Aldy mulai minum tapi baru beberapa detik tiba-tiba Aldy melotot dan reflek menyemprotkan coffe dalam mulut nya.
Weeekk
"Coffe apa ini, asin banget" Aldy langsung meminum air putih yang ada di meja.
Azhela dan Juna melihat itu langsung saling melirik, dan keduanya tertawa karena merasa lucu.
"Wah sepertinya ada yang mau kawin nih" celetuk Juna.
Bukk !!
Azhela memukul pelan lengan suaminya.
"Bukan kawin sayang, tapi nikah" timpal Azhela sambil melirik Fara dengan wajah menyebalkan nya.
Fara yang di lirik nampak salah tingkah, dia mengutuki kesalahan nya yang salah memasukkan gula, tapi malah garam yang dapat dia masukkan.
Kenapa aku jadi oon begini sih, kelihatan banget kan sekarang kalau aku salah tingkah. gerutu Fara sambil menggigit bibir bawahnya.
"Aku siapin sarapan dulu sayang, biar nggak canggung" kata Azhela membawa Fara ke dapur.
Meninggalkan Adly dan Juna yang masih di tengah ruang tamu.
"Kau yakin tidak menyukai nya? yang aku lihat kalian mulai dekat" ucap Juna bertanya.
"Apa anda sudah malas jadi CEO tuan? ingin menjadi pak comblang? atau membuka jasa biro jodoh?" balas Adly dingin.

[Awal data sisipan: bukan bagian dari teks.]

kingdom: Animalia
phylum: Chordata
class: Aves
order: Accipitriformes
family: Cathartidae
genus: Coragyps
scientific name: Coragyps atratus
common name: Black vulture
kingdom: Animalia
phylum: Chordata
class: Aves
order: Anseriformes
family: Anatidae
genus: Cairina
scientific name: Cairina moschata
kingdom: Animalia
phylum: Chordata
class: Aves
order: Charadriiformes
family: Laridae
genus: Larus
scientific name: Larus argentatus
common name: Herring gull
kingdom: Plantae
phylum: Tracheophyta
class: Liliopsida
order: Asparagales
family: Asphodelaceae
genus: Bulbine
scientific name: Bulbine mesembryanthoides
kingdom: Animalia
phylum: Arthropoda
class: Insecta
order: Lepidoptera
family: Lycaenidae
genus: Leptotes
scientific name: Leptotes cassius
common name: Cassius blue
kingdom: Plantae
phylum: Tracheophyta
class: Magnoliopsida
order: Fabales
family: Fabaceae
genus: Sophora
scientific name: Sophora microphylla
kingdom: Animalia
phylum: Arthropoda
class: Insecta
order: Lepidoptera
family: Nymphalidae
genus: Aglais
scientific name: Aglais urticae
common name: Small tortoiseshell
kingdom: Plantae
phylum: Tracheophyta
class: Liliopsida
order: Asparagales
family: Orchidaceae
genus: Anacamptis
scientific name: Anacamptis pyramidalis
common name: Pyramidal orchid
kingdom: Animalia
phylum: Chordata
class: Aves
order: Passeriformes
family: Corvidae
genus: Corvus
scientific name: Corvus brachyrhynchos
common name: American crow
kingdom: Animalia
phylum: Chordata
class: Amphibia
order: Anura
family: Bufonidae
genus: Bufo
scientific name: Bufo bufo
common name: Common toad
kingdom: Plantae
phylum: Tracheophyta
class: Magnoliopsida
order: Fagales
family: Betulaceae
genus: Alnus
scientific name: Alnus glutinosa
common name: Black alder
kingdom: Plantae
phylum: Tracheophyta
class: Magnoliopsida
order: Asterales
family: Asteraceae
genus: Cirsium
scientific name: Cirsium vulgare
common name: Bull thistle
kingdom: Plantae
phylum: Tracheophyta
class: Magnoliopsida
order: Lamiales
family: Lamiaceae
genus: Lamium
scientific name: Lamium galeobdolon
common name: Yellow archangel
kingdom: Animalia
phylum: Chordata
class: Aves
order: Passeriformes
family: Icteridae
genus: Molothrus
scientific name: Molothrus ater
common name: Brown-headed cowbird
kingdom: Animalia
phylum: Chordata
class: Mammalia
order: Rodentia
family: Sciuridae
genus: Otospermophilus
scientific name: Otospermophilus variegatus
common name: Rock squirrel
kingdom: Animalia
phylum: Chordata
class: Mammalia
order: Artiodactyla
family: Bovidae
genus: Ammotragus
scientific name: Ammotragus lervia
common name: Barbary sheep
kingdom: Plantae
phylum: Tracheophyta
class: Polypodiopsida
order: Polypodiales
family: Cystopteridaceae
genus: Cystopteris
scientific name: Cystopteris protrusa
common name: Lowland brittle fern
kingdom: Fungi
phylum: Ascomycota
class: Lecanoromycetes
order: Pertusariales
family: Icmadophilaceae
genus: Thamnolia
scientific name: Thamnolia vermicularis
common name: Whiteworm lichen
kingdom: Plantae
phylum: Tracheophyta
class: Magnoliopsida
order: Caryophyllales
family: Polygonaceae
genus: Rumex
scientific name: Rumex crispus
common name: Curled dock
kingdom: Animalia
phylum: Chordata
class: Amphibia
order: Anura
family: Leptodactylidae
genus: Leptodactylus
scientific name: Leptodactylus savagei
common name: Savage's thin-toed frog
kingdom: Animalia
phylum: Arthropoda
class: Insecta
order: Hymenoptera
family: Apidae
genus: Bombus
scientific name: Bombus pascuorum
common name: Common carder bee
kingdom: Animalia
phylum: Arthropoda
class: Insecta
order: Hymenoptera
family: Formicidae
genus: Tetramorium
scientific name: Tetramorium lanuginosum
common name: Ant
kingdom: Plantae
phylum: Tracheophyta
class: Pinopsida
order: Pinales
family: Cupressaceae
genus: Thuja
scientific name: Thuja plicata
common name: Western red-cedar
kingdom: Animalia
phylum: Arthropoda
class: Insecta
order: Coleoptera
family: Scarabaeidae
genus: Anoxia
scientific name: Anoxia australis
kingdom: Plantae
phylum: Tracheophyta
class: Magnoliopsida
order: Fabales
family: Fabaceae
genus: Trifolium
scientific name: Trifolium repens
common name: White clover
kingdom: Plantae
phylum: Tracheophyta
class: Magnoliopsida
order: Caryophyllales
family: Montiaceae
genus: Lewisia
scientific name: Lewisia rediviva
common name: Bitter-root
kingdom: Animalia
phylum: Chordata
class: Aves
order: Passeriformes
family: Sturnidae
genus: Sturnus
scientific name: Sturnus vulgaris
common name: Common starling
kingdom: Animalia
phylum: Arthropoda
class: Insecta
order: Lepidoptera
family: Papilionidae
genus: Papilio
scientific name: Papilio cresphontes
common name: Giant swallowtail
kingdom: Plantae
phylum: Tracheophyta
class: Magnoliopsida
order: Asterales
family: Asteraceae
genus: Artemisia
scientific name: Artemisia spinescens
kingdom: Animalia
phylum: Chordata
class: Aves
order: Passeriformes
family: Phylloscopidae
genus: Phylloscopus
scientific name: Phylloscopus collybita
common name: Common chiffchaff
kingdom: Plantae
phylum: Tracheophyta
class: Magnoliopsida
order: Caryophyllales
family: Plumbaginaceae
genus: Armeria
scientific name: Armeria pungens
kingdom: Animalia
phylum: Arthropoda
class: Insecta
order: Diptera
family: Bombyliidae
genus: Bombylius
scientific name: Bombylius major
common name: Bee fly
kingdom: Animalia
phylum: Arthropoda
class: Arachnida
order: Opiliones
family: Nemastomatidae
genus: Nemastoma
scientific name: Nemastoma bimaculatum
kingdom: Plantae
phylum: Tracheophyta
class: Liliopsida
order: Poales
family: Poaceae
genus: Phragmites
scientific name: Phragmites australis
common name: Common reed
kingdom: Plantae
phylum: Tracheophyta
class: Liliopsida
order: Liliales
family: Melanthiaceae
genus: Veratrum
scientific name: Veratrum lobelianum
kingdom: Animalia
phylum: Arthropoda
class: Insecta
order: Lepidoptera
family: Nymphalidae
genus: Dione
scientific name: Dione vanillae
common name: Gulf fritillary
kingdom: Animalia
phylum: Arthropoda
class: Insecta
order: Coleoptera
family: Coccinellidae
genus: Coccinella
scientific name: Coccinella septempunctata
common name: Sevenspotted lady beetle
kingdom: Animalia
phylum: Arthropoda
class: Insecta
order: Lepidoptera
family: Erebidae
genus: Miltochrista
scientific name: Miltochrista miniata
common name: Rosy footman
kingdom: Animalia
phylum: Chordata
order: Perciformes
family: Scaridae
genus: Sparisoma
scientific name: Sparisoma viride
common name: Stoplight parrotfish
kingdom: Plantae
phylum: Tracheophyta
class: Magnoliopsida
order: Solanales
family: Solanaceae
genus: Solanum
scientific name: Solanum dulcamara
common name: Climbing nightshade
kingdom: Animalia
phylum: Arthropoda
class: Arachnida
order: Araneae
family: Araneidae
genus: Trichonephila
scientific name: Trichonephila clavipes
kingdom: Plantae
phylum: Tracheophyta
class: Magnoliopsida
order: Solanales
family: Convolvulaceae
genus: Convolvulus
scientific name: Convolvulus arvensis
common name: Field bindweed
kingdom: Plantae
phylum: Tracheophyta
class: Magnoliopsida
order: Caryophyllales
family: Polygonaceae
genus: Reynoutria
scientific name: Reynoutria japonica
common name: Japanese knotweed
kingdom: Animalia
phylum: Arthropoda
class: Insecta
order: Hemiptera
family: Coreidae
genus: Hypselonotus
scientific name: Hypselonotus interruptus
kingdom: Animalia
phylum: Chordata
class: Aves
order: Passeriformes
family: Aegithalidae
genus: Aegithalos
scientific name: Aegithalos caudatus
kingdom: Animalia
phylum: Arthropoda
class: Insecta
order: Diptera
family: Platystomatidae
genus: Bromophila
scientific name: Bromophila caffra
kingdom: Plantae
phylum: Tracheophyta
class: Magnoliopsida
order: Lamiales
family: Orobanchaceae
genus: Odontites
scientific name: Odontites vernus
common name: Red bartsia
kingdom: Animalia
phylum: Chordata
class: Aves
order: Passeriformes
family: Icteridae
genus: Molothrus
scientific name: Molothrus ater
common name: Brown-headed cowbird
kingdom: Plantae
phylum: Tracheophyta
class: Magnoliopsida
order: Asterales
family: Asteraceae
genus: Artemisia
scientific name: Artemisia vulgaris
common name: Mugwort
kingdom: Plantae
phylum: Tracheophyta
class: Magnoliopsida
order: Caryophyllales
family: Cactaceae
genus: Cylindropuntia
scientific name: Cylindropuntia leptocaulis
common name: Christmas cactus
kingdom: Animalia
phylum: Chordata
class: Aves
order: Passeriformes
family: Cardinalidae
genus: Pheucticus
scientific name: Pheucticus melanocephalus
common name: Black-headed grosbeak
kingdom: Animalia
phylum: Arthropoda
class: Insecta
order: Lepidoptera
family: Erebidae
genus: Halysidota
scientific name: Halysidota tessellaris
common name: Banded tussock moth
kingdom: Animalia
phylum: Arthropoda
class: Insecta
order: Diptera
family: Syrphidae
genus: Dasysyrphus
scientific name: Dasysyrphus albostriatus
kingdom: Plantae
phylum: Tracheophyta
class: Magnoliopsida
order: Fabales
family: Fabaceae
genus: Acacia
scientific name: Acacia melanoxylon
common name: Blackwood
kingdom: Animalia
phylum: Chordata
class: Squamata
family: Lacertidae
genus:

"Ck, kau memang terlalu serius, pantas saja jomblo karatan" kesal Juna lalu berlalu pergi ke meja makan.
Aldy ikut ke meja makan, dalam hati dia menggerutu karena Fara memberikan nya coffe asin.
"Apa dia sengaja memasukkan garam bukan gula, jika benar awas saja aku akan membalas nya" batin Aldy kesal.